Along with the Verdi operas presented as part of its regular season since 2003/04, the aim of the Festival Verdi has been to present every one of the composer's operas by the bi-centennial year of 2013. However, while this was not achieved, very few operas remain to be staged (depending upon whether different versions are planned). The Festival has included associated discussions, orchestral concerts, and other relevant presentations.

==The Teatro Regio's audience==
Several writers have commented on the particular qualities of certain members of the audience when attending a performance at the Ducale and the Regio: "Parma's operatic public has a reputation as particularly demanding [and] famous for being unforgiving of any singer not in good voice" notes Plantamura, while Lynn goes back to the early days of the old Ducale in 1816 with an account of the way the tenor Alberico Curioni was "whistled and booed, but he would have none of it and shouted obscenities back" until the police were called and arrested him. The inaugural gala of the Teatro Regio on 16 May 1829 "was not a joyous occasion" for the audience, which gave Bellini's Zaira "a frosty reception" due to the fact that he was the second choice and that he had refused to use a libretto written by one of the company's board members.

Lynn also recounts several incidents during performances in the 19th century where the curtain was brought down due to vociferous protests from audience members, one event actually leading to the dismissal of the theatre's administration. A 21st century performance, which incited audience displeasure was the 2001 opening of a controversial production of Verdi's Macbeth, which was set during the First World War. A later performance caused competing "bravas" and booing for and against the Lady Macbeth. The theatre's administration explained it as follows: "Teatro Regio realizes that it needs to be the best because the audience are all experts".

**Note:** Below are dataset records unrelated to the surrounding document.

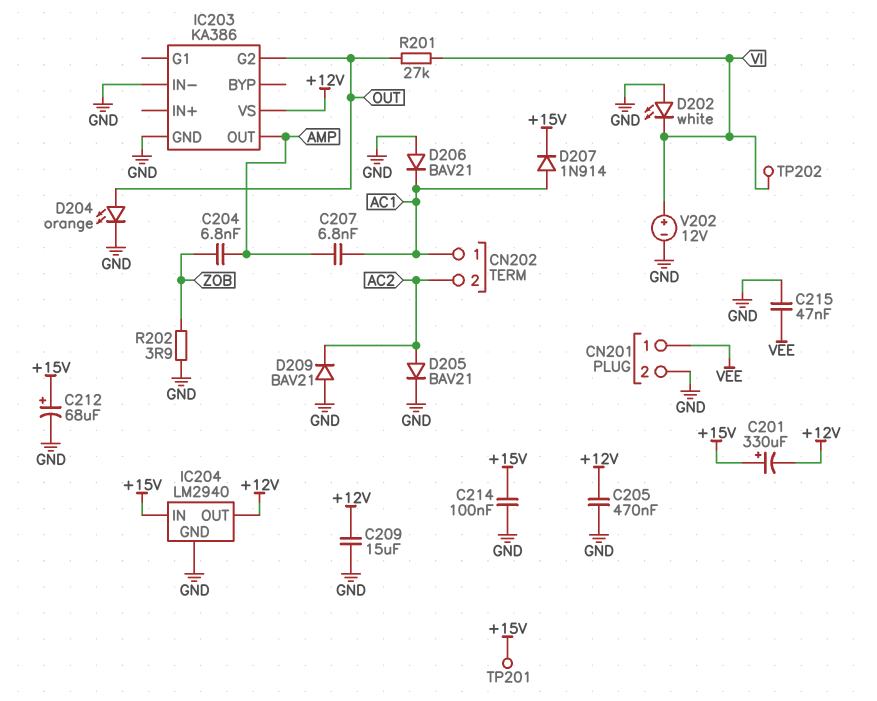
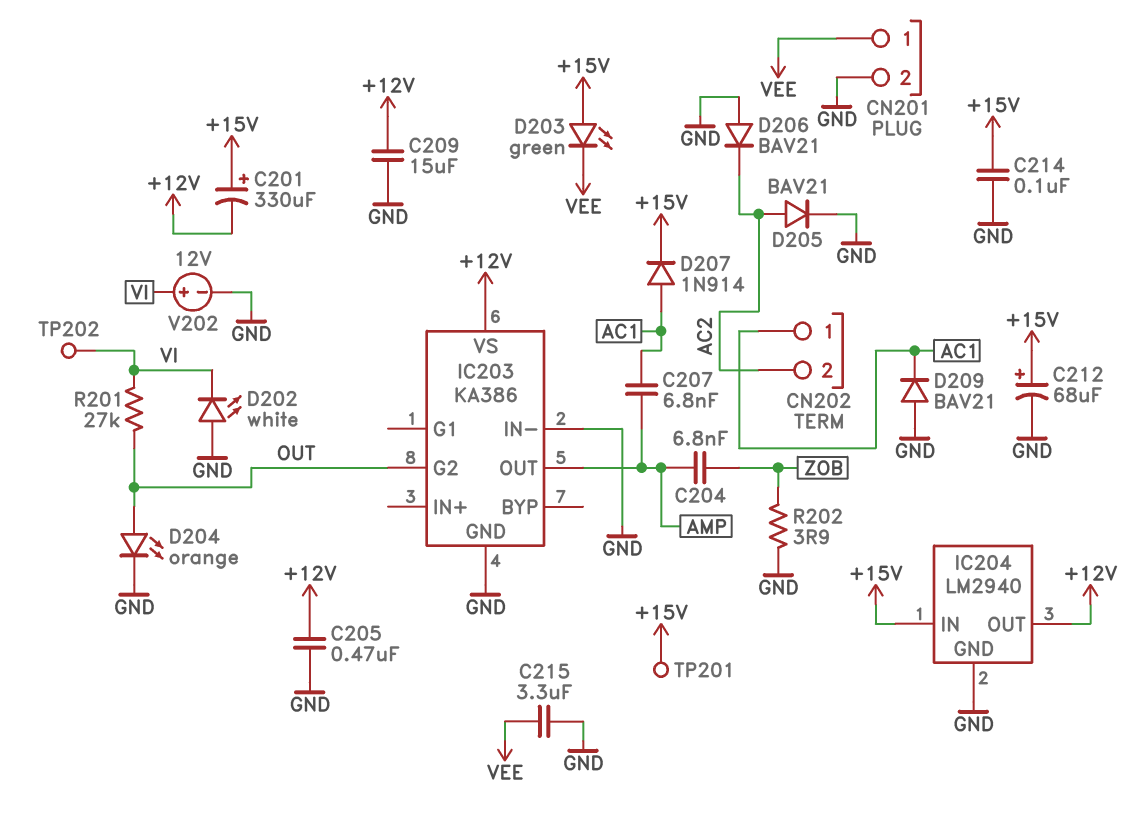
C215: 47nF (GND, VEE) -> 3.3uF (GND, VEE)
D203: none -> LED green (A +15V, K VEE)
D206: diode BAV21 (A GND, K AC1) -> diode BAV21 (A GND, K AC2)
D209: diode BAV21 (A GND, K AC2) -> diode BAV21 (A GND, K AC1)

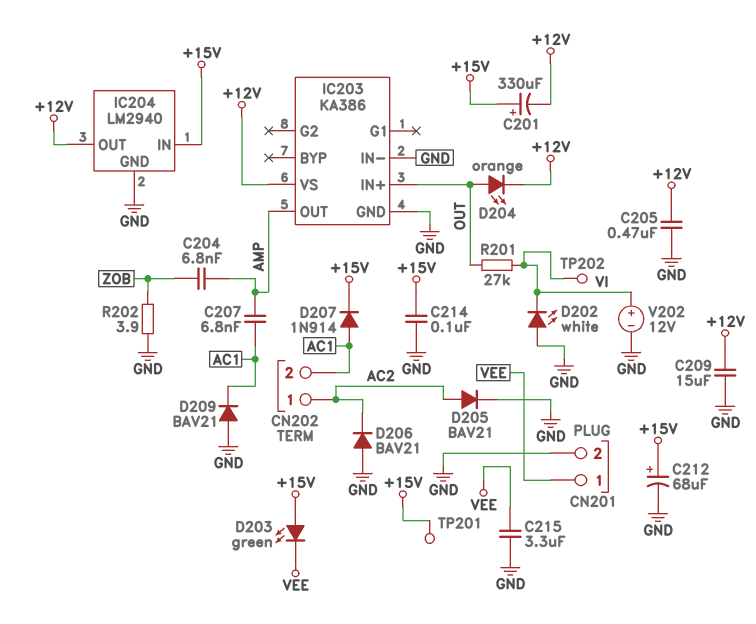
CN202 pin 1: AC1 -> AC2
CN202 pin 2: AC2 -> AC1
D204: LED orange (A OUT, K GND) -> LED orange (A OUT, K +12V)
IC203 pin G2: OUT -> none
IC203 pin IN+: none -> OUT

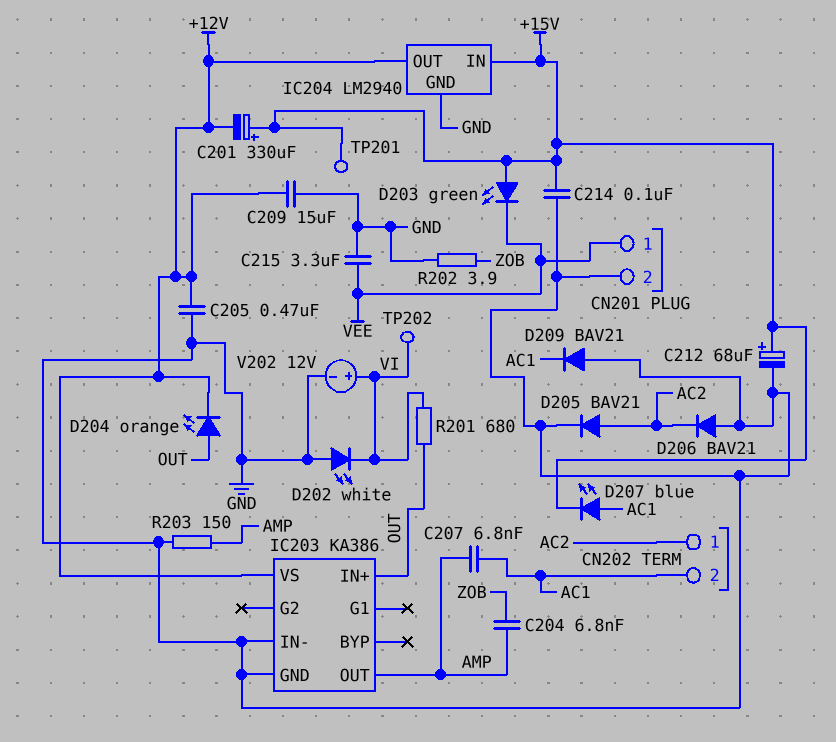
D207: diode 1N914 (A AC1, K +15V) -> LED blue (A AC1, K +15V)
R201: 27k (OUT, VI) -> 680 (OUT, VI)
R203: none -> 150 (AMP, GND)

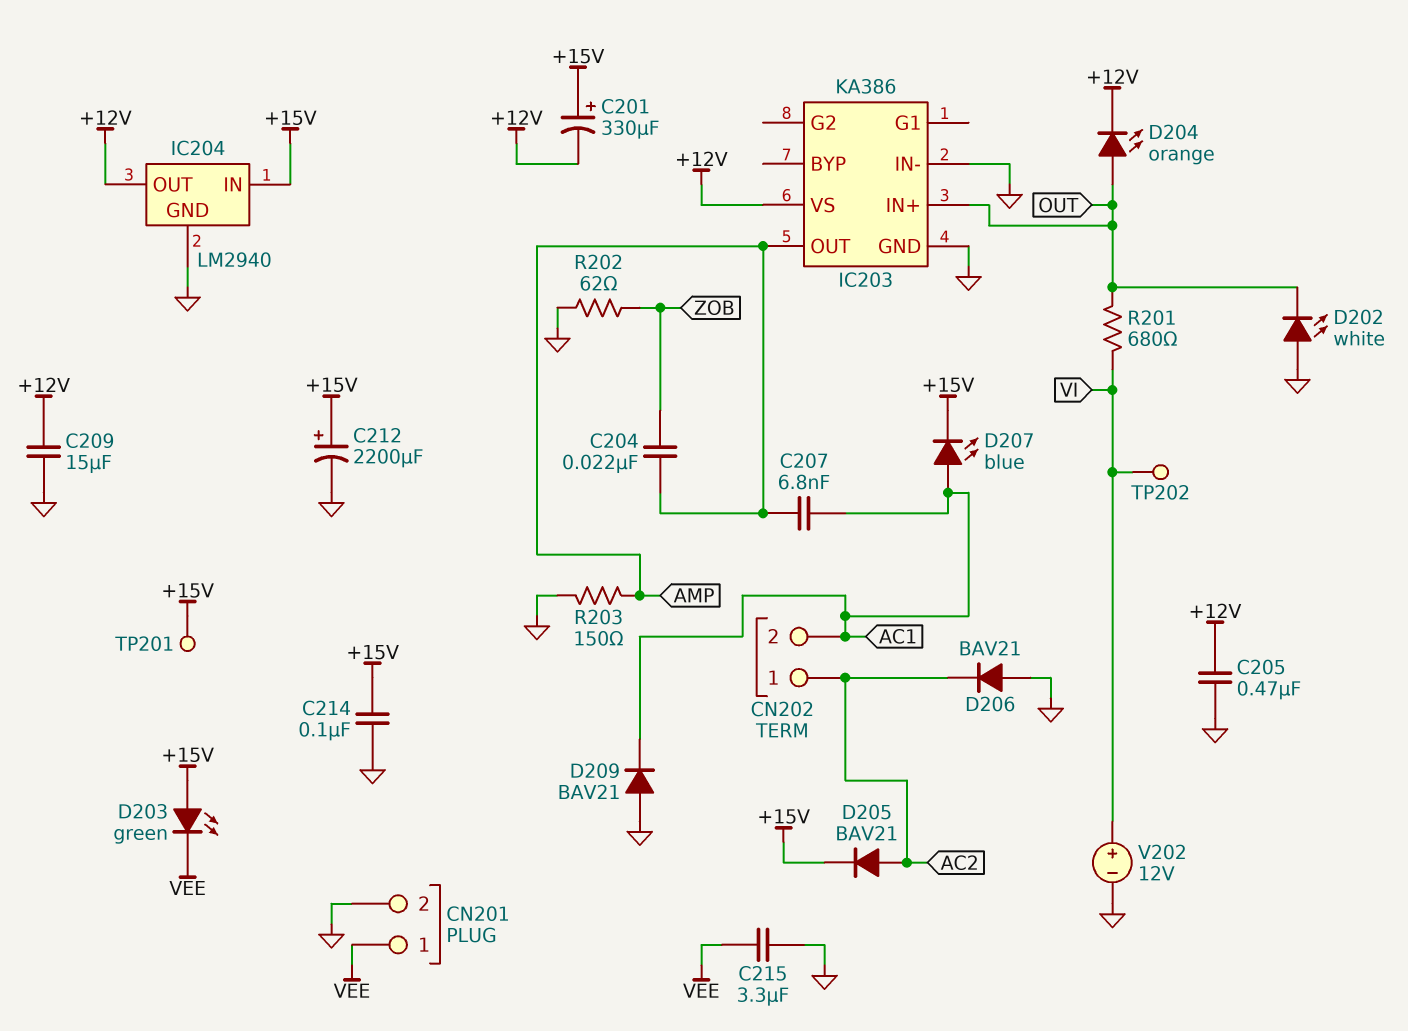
C204: 6.8nF (AMP, ZOB) -> 22nF (AMP, ZOB)
C212: 68uF (plus +15V, minus GND) -> 2200uF (plus +15V, minus GND)
D202: LED white (A GND, K VI) -> LED white (A GND, K OUT)
D205: diode BAV21 (A AC2, K GND) -> diode BAV21 (A AC2, K +15V)
R202: 3.9 (GND, ZOB) -> 62 (GND, ZOB)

==Some artists who have worked at the Teatro Regio di Parma==
The dates of their most recent appearances have been noted below.

Conductors
| Bruno Bartoletti (2009) | Myung-Whun Chung (2005) | Lorin Maazel (2009) |
| Zubin Mehta | Riccardo Muti (2007) | Daniel Oren (2012) |
| Renato Palumbo (2013) | Georges Prêtre (2007) | Yuri Temirkanov (2013) |
Opera singers
| Marcelo Álvarez (2009) | Daniela Barcellona (2009) | Carlo Bergonzi (1959) |
| Sesto Bruscantini | Renato Bruson (2008) | Maria Callas (1951) |
| Piero Cappuccilli | José Carreras (1998) | Boris Christoff |
| Franco Corelli | Mario Del Monaco | Daniela Dessì (2005) |
| Barbara Frittoli (2007) | Sonia Ganassi (2011) | Carlo Guelfi (2011) |
| Nicolai Ghiaurov | Alfredo Kraus (1987) | Flaviano Labò (1960s) |
| Ambrogio Maestri (2011) | Anthony Michaels-Moore (2008) | Leo Nucci (2012) |
| Michele Pertusi (2013) | Juan Pons (2005) | Katia Ricciarelli (1986) |
| Margherita Rinaldi (1970) | Piero Sardelli (1946) | Renata Scotto |
| Cesare Siepi (1982) | Renata Tebaldi (1949) | Richard Tucker (1971) |

==In popular culture==
The Teatro Regio was featured in scenes in Bernardo Bertolucci's 1964 film Before the Revolution, as well as the 1987 Italian horror film Opera, directed by Dario Argento.